STUDY DESIGN: Retrospective chart review at a tertiary care center.

METHODS: Electronic medical records were reviewed for patients with a diagnosis of SCD syndrome (SCDS) between January 2002 and May 2015. Collected information included demographic data, incidence of BPPV diagnosed by Dix-Hallpike maneuver before and following surgery, operative technique, repair material, and the duration of time to BPPV onset.

RESULTS: A total of 180 patients with a diagnosis of SCDS were identified: 84 patients underwent surgery (operated subjects) and 96 were observed (nonoperated, control group). In operated subjects, 20 of 84 (23.8%) developed BPPV following SCD repair versus 6.2% of nonoperated (P < 0.005). Benign paroxysmal positional vertigo lateralized to the operated side in all but one subject whose laterality was unknown (P < 0.0001). There were no associations of BPPV with surgical approach (P = 0.50) or repair material (P = 0.33). The majority of subjects (58%) were diagnosed with BPPV within 3 months of surgery.

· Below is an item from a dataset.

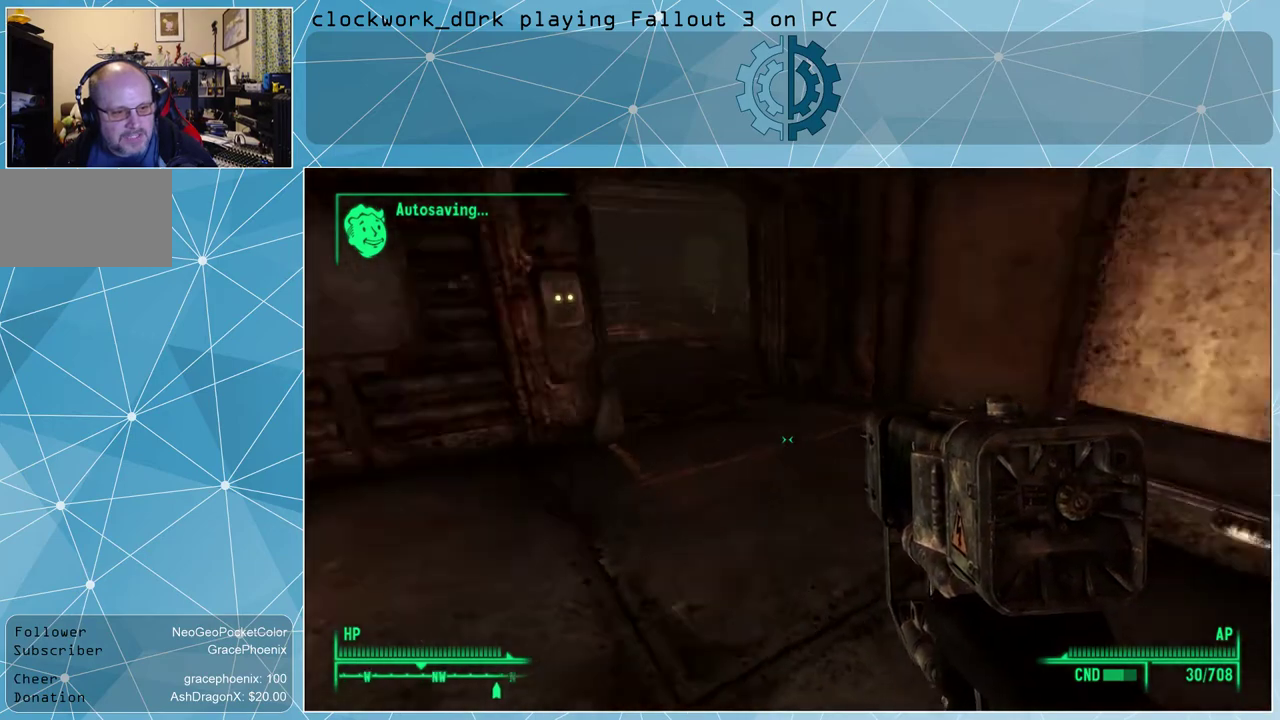
{"keys": ["d", "w"], "mouse": [], "events": [[67, "w", "down"], [267, "d", "down"]]}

CONCLUSION: New-onset BPPV occurs commonly after SCD repair and may be the result of mobilized otoliths from inner ear pressure changes. Although the exact etiology of post-SCD repair BPPV remains unknown, postoperative dizziness is important to discuss with patients during preoperative counseling.

LEVEL OF EVIDENCE: 4. Laryngoscope, 126:2092-2097, 2016.